> **What is being asked**: Without the images, write out the entries word for word.

> **Provided information**:

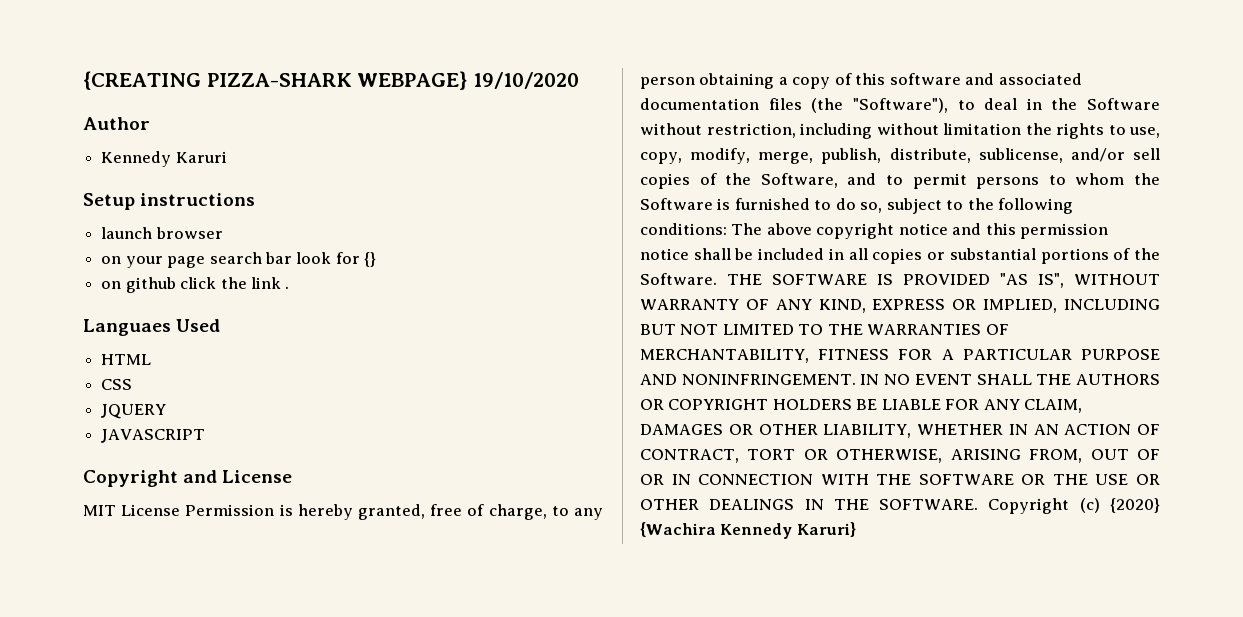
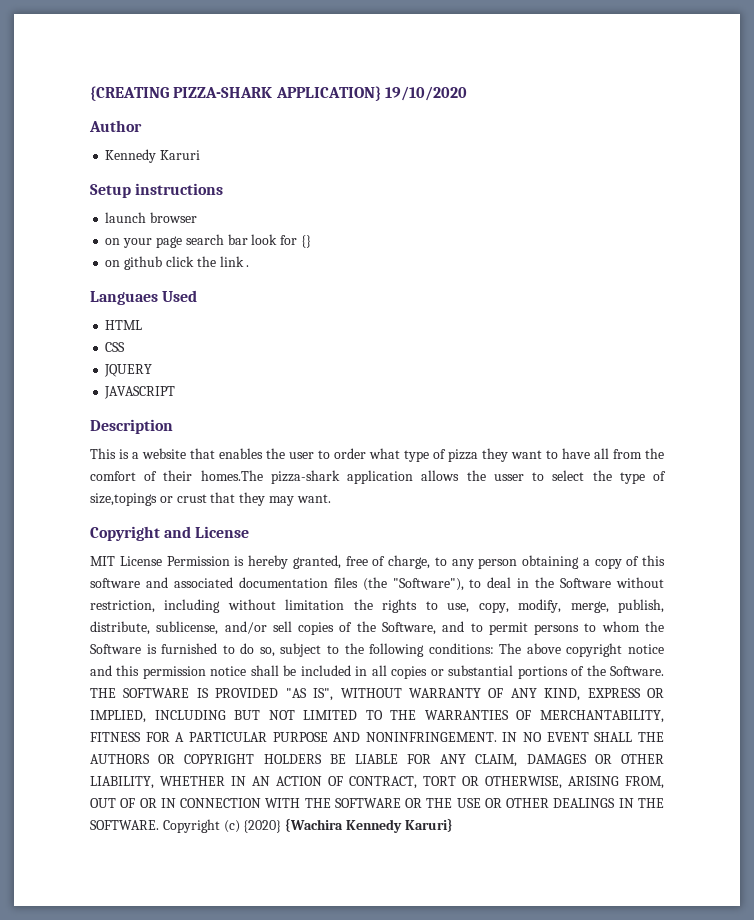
[357,71,468,90] WEBPAGE} -> [275,86,381,101] APPLICATION}
(206, 436) none -> [90,419,173,434] [90,448,664,462] [90,470,666,484] [90,492,331,506] // Description // This is a website that enables the user to order what type of pizza they want to have all from the comfort of their homes.The pizza-shark application allows the usser to select the type of size,topings or crust that they may want.

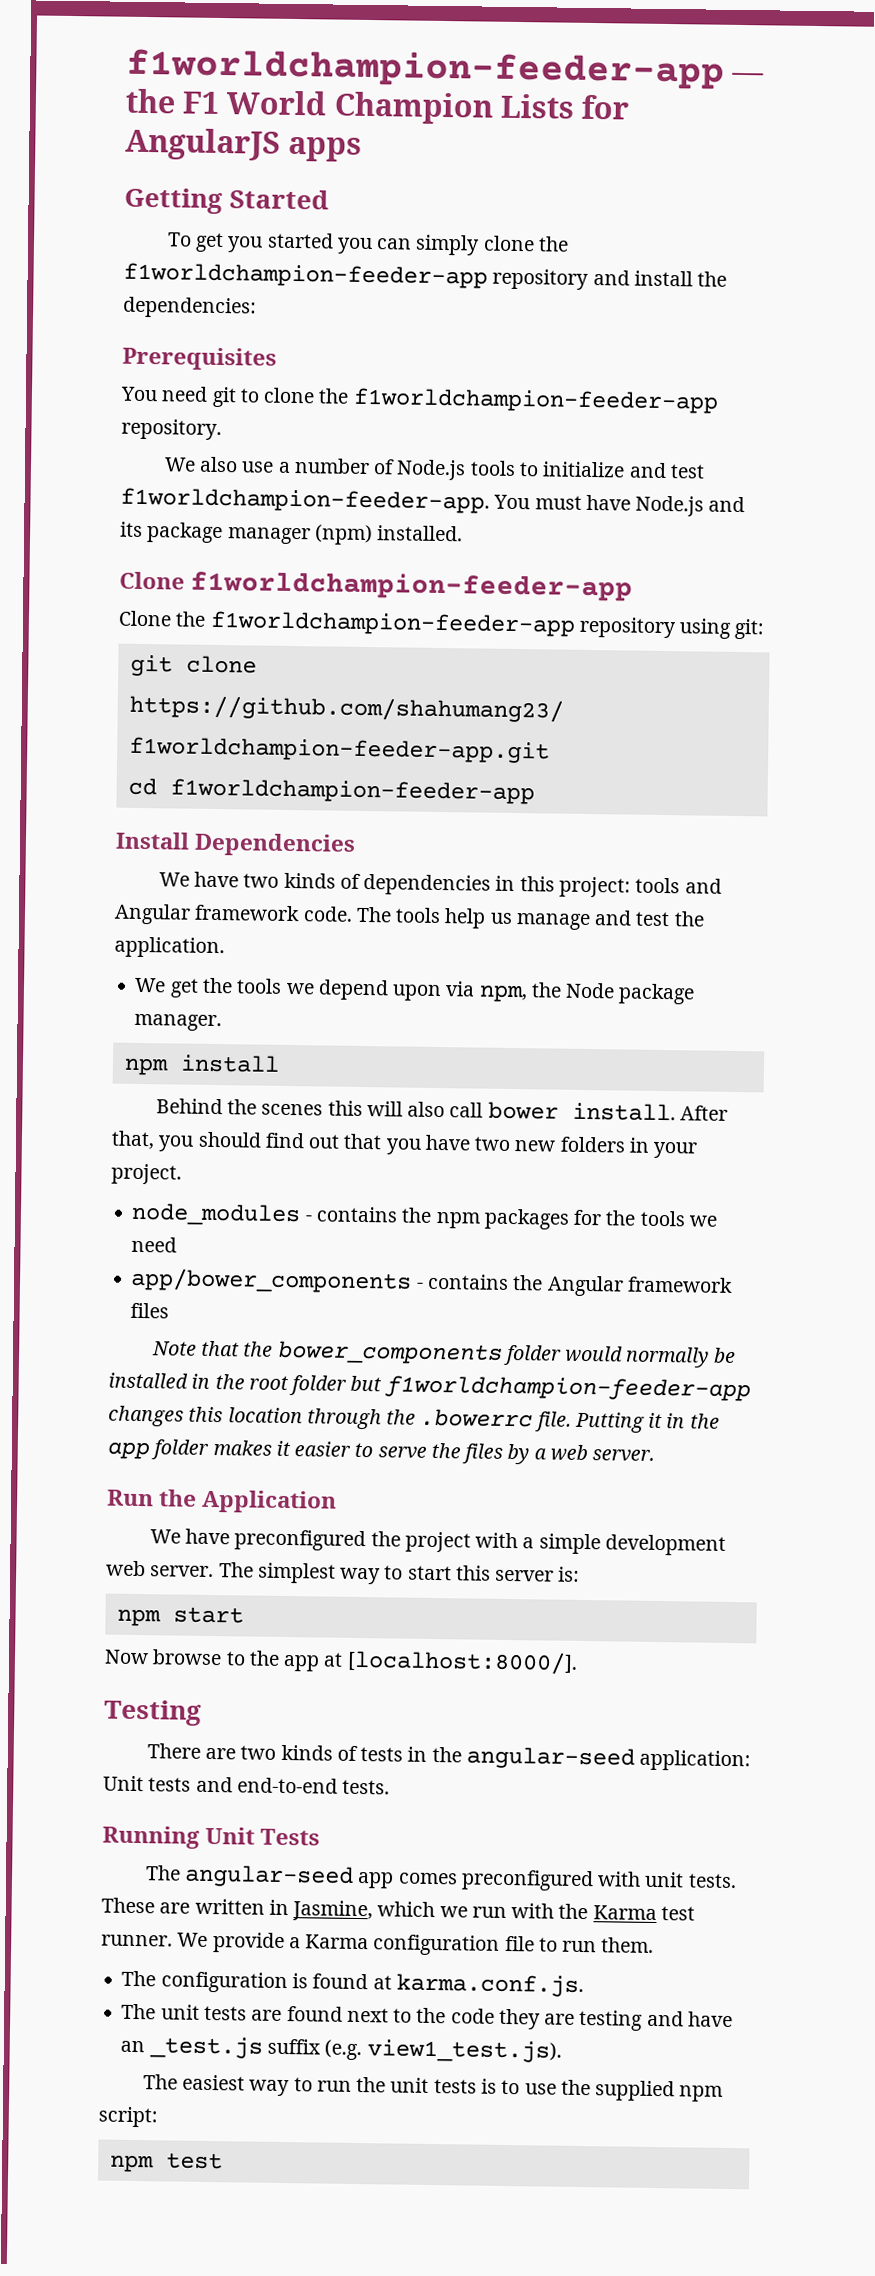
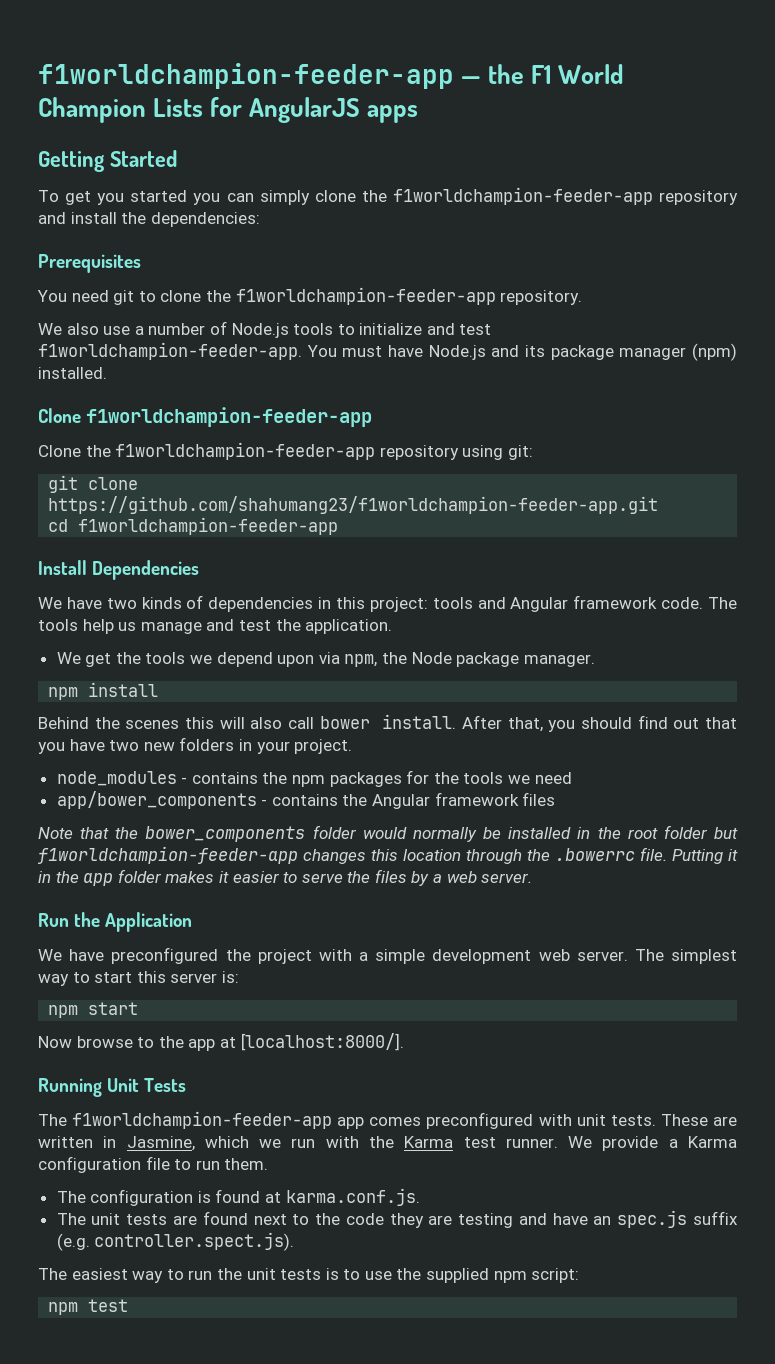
[104,1699,202,1726] [146,1743,752,1772] [103,1775,391,1795] // Testing // There are two kinds of tests in the angular-seed application: Unit tests and end-to-end tests. -> (404, 1042) none
[184,1864,355,1888] angular-seed -> [72,1111,333,1129] f1worldchampion-feeder-app
[148,2036,263,2059] _test.js -> [617,1210,688,1228] spec.js
[366,2039,562,2063] view1_test.js). -> [94,1232,295,1251] controller.spect.js).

> **Answer box**:
[357,71,468,90] WEBPAGE} -> [275,86,381,101] APPLICATION}
(206, 436) none -> [90,419,173,434] [90,448,664,462] [90,470,666,484] [90,492,331,506] // Description // This is a website that enables the user to order what type of pizza they want to have all from the comfort of their homes.The pizza-shark application allows the usser to select the type of size,topings or crust that they may want.

[104,1699,202,1726] [146,1743,752,1772] [103,1775,391,1795] // Testing // There are two kinds of tests in the angular-seed application: Unit tests and end-to-end tests. -> (404, 1042) none
[184,1864,355,1888] angular-seed -> [72,1111,333,1129] f1worldchampion-feeder-app
[148,2036,263,2059] _test.js -> [617,1210,688,1228] spec.js
[366,2039,562,2063] view1_test.js). -> [94,1232,295,1251] controller.spect.js).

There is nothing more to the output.